Eating off of the very short menu the other night, Bruno and I enjoyed the marinated salmon with mesclun and a very good Asian accented salad of perfectly cooked squid and shrimp on wafer-sliced zucchini, followed by a wonderful steak tartare with very good frites and sea bass filet with lime and wok-sauteed vegetables. Having had rabbit for lunch, I wasn’t tempted by the terrine du jour, a rabbit one made by star charcutier Gilles Verot, who supplies New York based French chef Daniel Boulud with charcuterie for his Bar Boulud restaurants in New York and London, but the fact that he is a fourniseur of this relaxed, friendly, quietly hip place is a sure sign of how seriously they take their food.

If my steak tartare was excellent, Bruno’s bar filets were a bit anonymous and sad.

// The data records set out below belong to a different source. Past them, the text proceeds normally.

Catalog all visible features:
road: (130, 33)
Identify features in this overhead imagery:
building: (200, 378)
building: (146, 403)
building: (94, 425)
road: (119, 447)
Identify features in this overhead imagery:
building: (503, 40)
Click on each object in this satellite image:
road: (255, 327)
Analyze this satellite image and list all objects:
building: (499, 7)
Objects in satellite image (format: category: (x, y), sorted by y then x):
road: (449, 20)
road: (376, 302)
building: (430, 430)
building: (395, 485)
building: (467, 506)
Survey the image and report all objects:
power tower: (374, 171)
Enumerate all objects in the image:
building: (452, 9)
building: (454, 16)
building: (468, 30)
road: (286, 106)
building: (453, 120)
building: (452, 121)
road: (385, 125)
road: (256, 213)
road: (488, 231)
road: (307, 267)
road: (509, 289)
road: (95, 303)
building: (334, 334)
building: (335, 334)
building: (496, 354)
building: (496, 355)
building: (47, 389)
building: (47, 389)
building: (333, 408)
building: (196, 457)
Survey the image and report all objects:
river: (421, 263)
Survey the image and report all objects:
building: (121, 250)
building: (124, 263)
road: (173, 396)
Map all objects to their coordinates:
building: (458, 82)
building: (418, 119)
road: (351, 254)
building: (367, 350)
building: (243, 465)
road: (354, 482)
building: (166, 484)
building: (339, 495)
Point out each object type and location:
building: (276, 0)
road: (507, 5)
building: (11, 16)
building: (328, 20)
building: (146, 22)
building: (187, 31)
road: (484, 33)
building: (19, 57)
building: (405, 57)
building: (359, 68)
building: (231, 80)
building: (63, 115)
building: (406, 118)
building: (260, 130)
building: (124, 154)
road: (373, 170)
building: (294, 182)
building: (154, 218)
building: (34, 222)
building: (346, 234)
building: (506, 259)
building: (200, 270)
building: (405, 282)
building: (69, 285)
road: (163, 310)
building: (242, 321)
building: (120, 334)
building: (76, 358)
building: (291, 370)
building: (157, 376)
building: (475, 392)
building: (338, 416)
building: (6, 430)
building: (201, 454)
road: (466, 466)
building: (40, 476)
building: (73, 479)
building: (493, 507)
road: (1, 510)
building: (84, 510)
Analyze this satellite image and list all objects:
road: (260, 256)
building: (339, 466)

I always ask if any fish filet is “sauvage” (wild, as opposed to farm-raised) in Paris these days, where industrially produced fish becomes ever more the norm, but even though the answer was that it was “bar de ligne,” or line-caught individually landed fish, I had my doubts. These filet were just too tidy and tame in taste to persuade me that they might have been wild. Still, the service was charming, the bread good, and the chalkboard wine-list a nice compendium of well-chosen bottles.

Moustache may not be a destination restaurant, but if  your’e staying on the Left Bank in Saint Germain or Montparnasse, it’s a nice place for a relaxed contemporary French meal, even if a bit over-priced.

Moustache, 33 rue Sainte-Beuve, 6th, Tel. 01-42-22-56-65. Metro: Vavin. Closed Saturday lunch and Sunday. Average 40 Euros.